I’m grouping by a double column. The following 2 rows are not aggregated into the same group.
1,
1,
My first thought was a floating point situation where one of the floats is not 1, but 0.999999999 or so. However, that’s not the case. When I copy the values from the table view, I get 1 and 1.0 respectively. Obviously, they should be grouped.
I managed to create a tiny example to reproduce the bug. The cause is the rule engine, which inserts 1 into the double column, which subsequently is considered to be different from 1.0.
I took a look at your workflow. Glad to see you’ve found & shared your own workaround on this.
Just a tiny comment, it’s best practice to avoid Rule Engine when dealing with double types. The Expression Node or the Column Expression Node is more suitable for if-else statement applications on doubles.
I just had a look at the rule engine rule you input.
When I change the => 1 into a => 1.0 there is not any issue with the grouping. I guess there is a distinction between 1 (interpreted as an int) and 1.0 (interpreted as float) and knime does not seem to implicitly cast the int into a double, thus the 2 categories in the GroupBy.
It is also common in other languages to specify the 0 decimal part as a .0 to avoid any type misuse.
I agree with your analysis, Florent, but I do not agree that this is an acceptable behavior. It is a float column. Therefore, 1 and 1.0 must be equal. This is especially true for a tool with a broad target audience (including not-so-techy persons).
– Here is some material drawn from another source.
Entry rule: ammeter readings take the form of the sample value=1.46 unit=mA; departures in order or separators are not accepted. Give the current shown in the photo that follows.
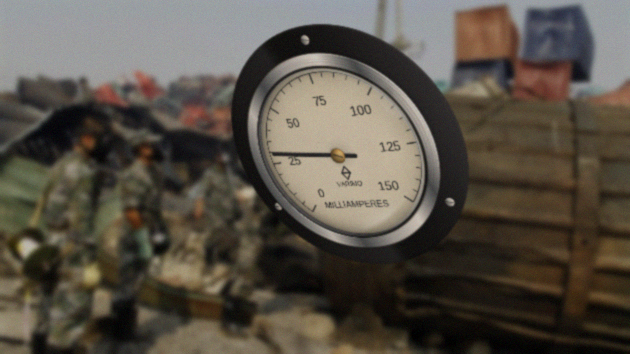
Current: value=30 unit=mA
Thank you! I will try these next time.
I feel that the rule engine should be patched to either fix the issue or throw an exception.
What is this nonsense with not answering too quickly? I wanted to reply to 2 comments.
I think the problem is more complex than that. 1.0 stored as a float is totally different than 1 as an int and the “accurate” conversion between integers and floats is technically not possible (see IEEE 754 for more headaches).
In the rule engine, knime is trying to guess the output type, we can see that 1 is an int and 1.0 is a double (or a float). But when outputing the result in your column, knime is doing something (or not doing anything) that affects the way 1 and 1.0 are not the same in the computer memory.
In general, it is not really recommended to compare raw float number (because of the way they are stored in the memory).